- **Zitierter Text**:
**********

Gute Frage!

Bei Tempo 30 bin ich eigentlich ziemlich leidenschaftslos. Die Frage nach Tempo 30 als Regelgeschwindigkeit in der Innenstadt wäre aus meiner Sicht eh mehr oder weniger überflüssig, wenn wir eine vernünftige Infrastruktur für Rad, Fuß und ÖPNV hätten. Dann könnten die Automobilisten von mir aus gerne weiter durch die Stadt heizen und die Frage nach Tempo 30 in der Innenstadt würde sich gar nicht so aufdrängen.

Sowohl aus Autofahrer- als auch aus Fahrradfahrer-Perspektive sehe ich das eher als eine von vielen Stellschrauben, an denen man in Richtung Verkehrswende drehen kann. Insofern habe ich mich gedanklich noch gar nicht so recht mit Tempo 30 in der City und Tempo 100 auf der Autobahn auseinandergesetzt.

Es ist aber doch schon ziemlich auffallend, wie viele Leute sich nicht an die vorgeschriebenen Geschwindigkeiten halten. Man braucht ja nur die Zeitung aufzuschlagen und könnte meinen, die Lokalredaktion hätte einen freien Mitarbeiter, der ausschließlich für entsprechende Meldungen zuständig ist. Aber die kommen ja eh schon frei Haus… Genau wie die Blitzermeldungen. 😉 Neben den veröffentlichten und erfassten Verstößen gehe ich mal von einer Dunkelziffer aus, die ungefähr das Potenzial eines mittleren schwarzen Lochs hat. Aktuelles Beispiel?

**********

- **Aufgabe 1**:
Beantworte anhand des Textes über Tempo 30 die folgenden Fragen:
(a) Unter welcher Voraussetzung wäre die Frage nach Tempo 30 als Regelgeschwindigkeit in der Innenstadt mehr oder weniger überflüssig?
(b) Als was wird Tempo 30 aus Autofahrer- und Fahrradfahrer-Perspektive eingeordnet?
(c) Womit wird die vermutete Dunkelziffer der Verstöße verglichen?
- **Aufgabe 2**: Gib aus dem Text über Tempo 30 alles von „Bei Tempo 30“ bis hinunter zu „nicht so aufdrängen.“ wortgetreu zurück.

- **Gesammelte Zeilen**:
**********

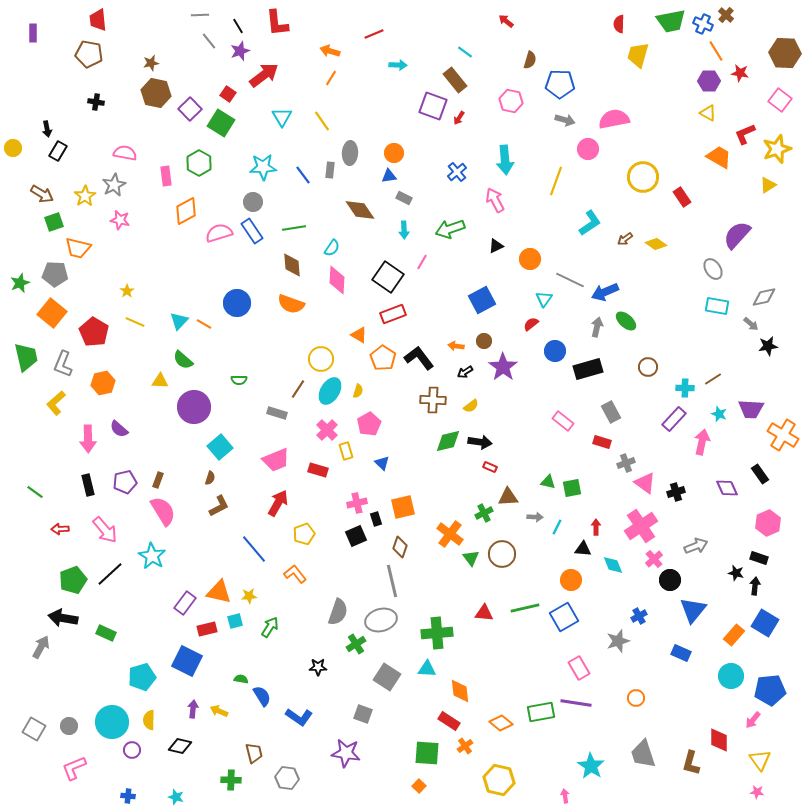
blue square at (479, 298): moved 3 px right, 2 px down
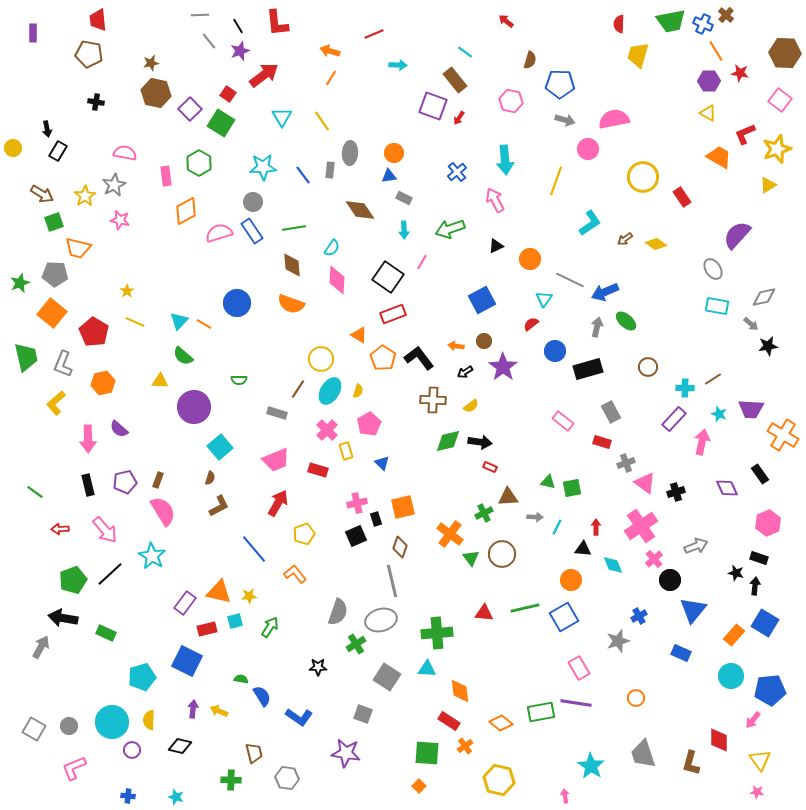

**********

- **Erwartete Antwort 1**:
(a) Wenn es eine vernünftige Infrastruktur für Rad, Fuß und ÖPNV gäbe.
(b) Als eine von vielen Stellschrauben, an denen man in Richtung Verkehrswende drehen kann.
(c) Mit dem Potenzial eines mittleren schwarzen Lochs.

- **Erwartete Antwort 2**:
Bei Tempo 30 bin ich eigentlich ziemlich leidenschaftslos. Die Frage nach Tempo 30 als Regelgeschwindigkeit in der Innenstadt wäre aus meiner Sicht eh mehr oder weniger überflüssig, wenn wir eine vernünftige Infrastruktur für Rad, Fuß und ÖPNV hätten. Dann könnten die Automobilisten von mir aus gerne weiter durch die Stadt heizen und die Frage nach Tempo 30 in der Innenstadt würde sich gar nicht so aufdrängen.